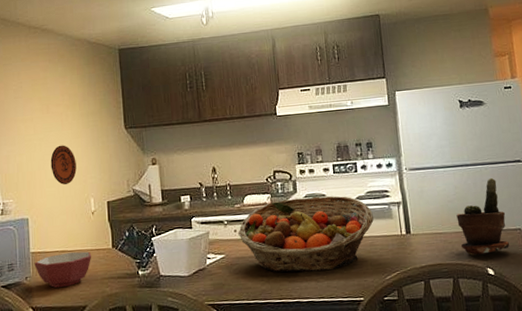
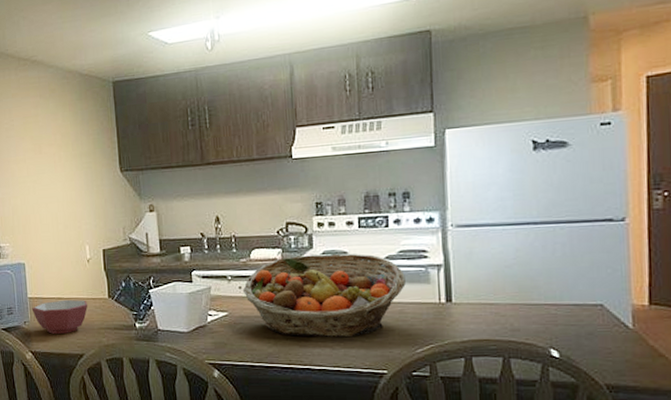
decorative plate: present [50,145,77,185] -> none [44,188,71,231]
potted plant: present [456,177,509,256] -> none [515,239,584,333]

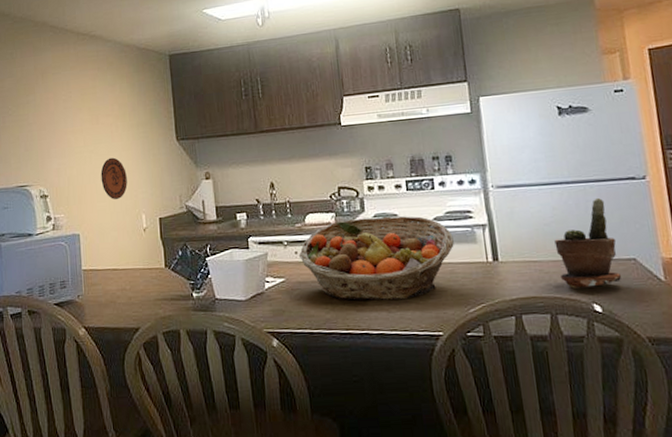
bowl: present [32,299,87,334] -> none [86,270,144,307]
decorative plate: none [44,188,71,231] -> present [101,157,127,200]
potted plant: none [515,239,584,333] -> present [554,197,621,289]

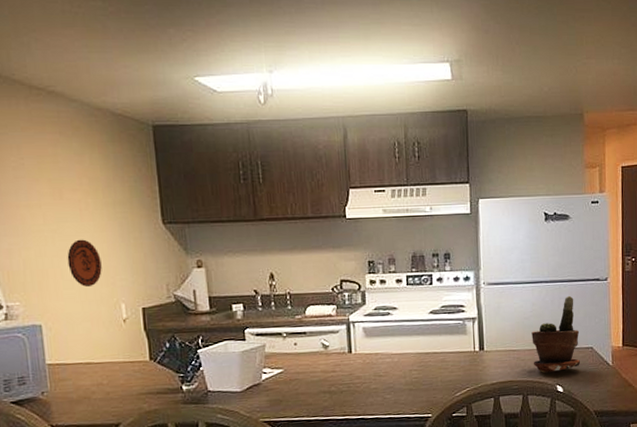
fruit basket: present [299,216,454,301] -> none [299,309,447,389]

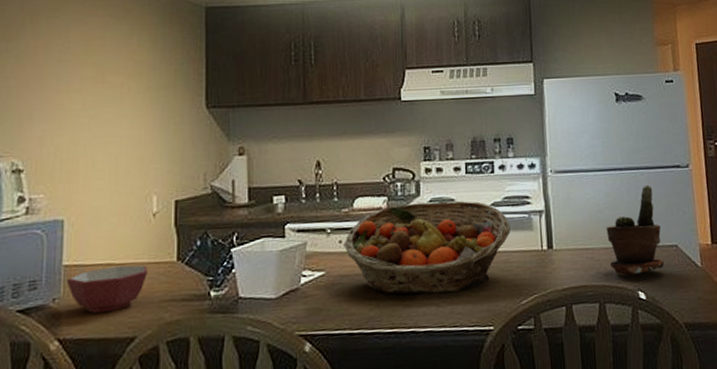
bowl: none [52,363,124,404] -> present [66,265,147,313]
decorative plate: present [67,239,102,288] -> none [101,125,137,178]
fruit basket: none [299,309,447,389] -> present [344,201,510,295]

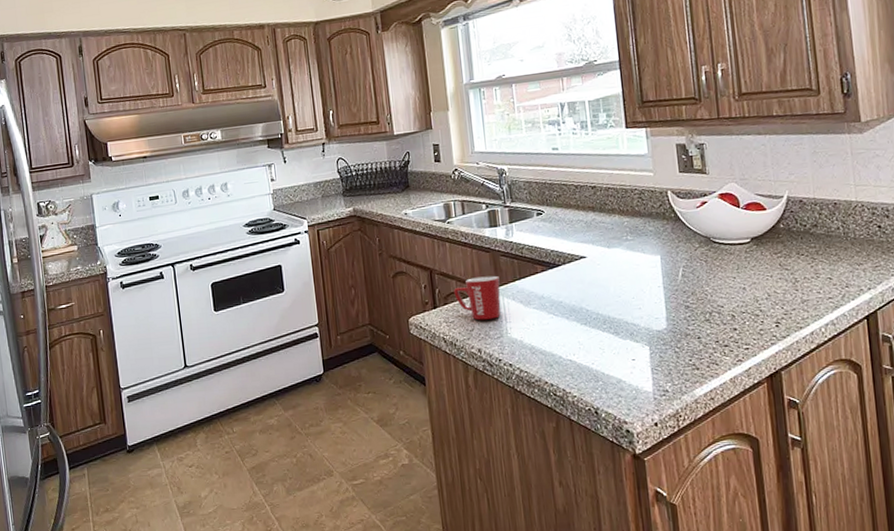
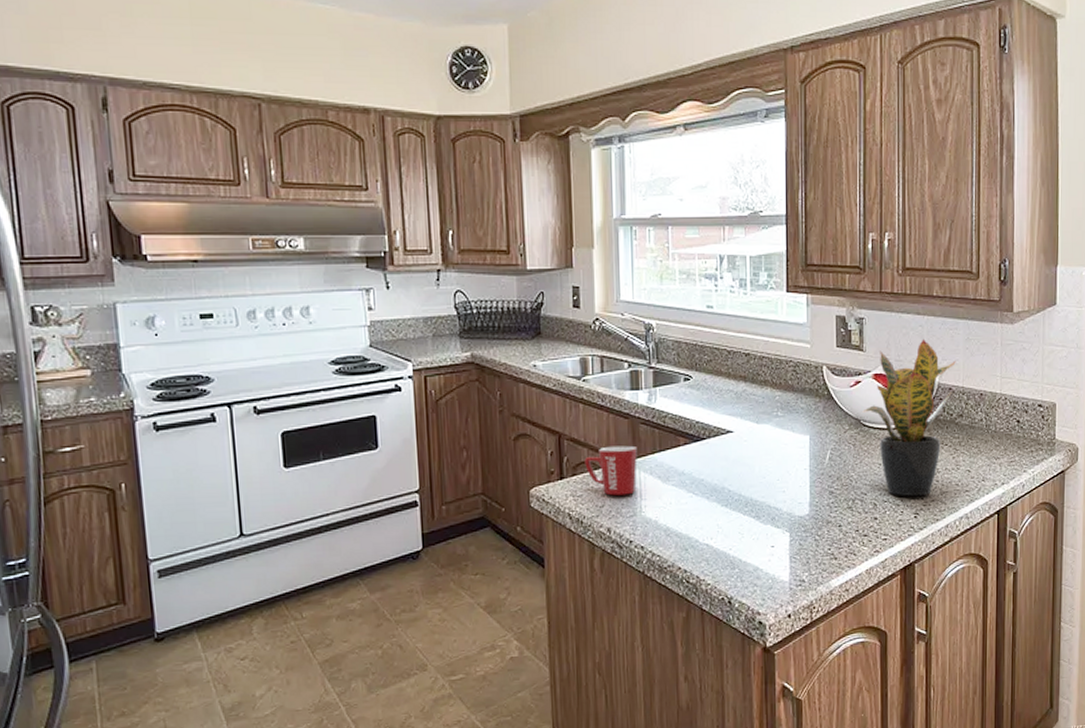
potted plant: none [711,156,804,307] -> present [862,338,956,497]

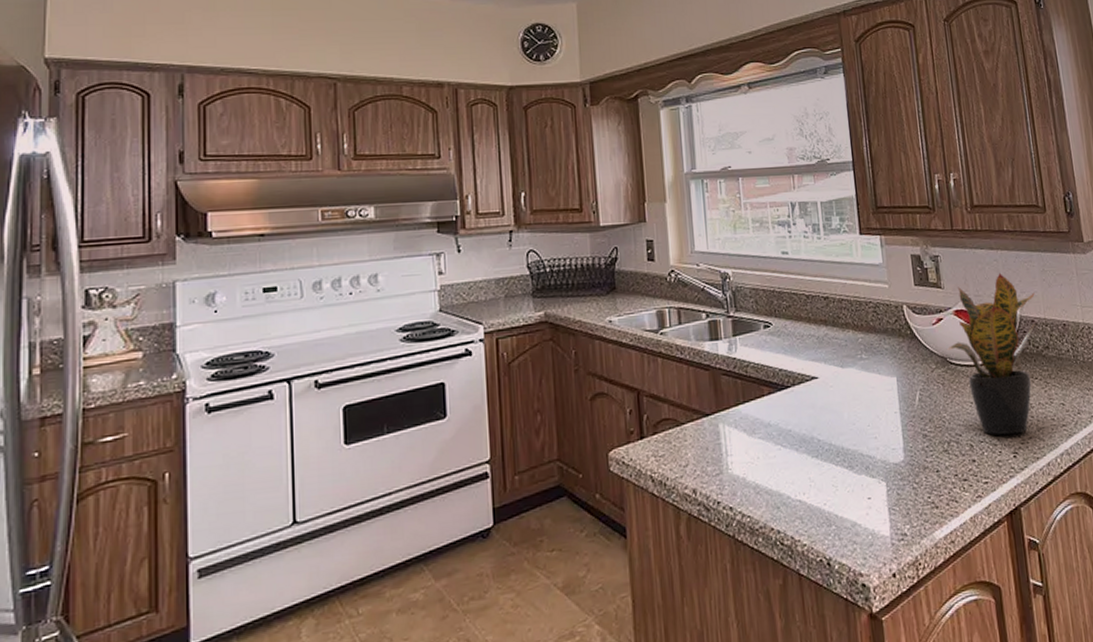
mug: present [584,445,637,496] -> none [665,398,721,453]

◇ ◇ ◇ ◇ ◇ ◇ ◇

What this task involves: Copy out the material exactly as it stands, though no picture should appear in the copy.

Reply to the task:
decorative plate: present [50,145,77,185] -> none [44,188,71,231]
potted plant: present [456,177,509,256] -> none [515,239,584,333]

bowl: present [32,299,87,334] -> none [86,270,144,307]
decorative plate: none [44,188,71,231] -> present [101,157,127,200]
potted plant: none [515,239,584,333] -> present [554,197,621,289]

fruit basket: present [299,216,454,301] -> none [299,309,447,389]

bowl: none [52,363,124,404] -> present [66,265,147,313]
decorative plate: present [67,239,102,288] -> none [101,125,137,178]
fruit basket: none [299,309,447,389] -> present [344,201,510,295]

potted plant: none [711,156,804,307] -> present [862,338,956,497]

mug: present [584,445,637,496] -> none [665,398,721,453]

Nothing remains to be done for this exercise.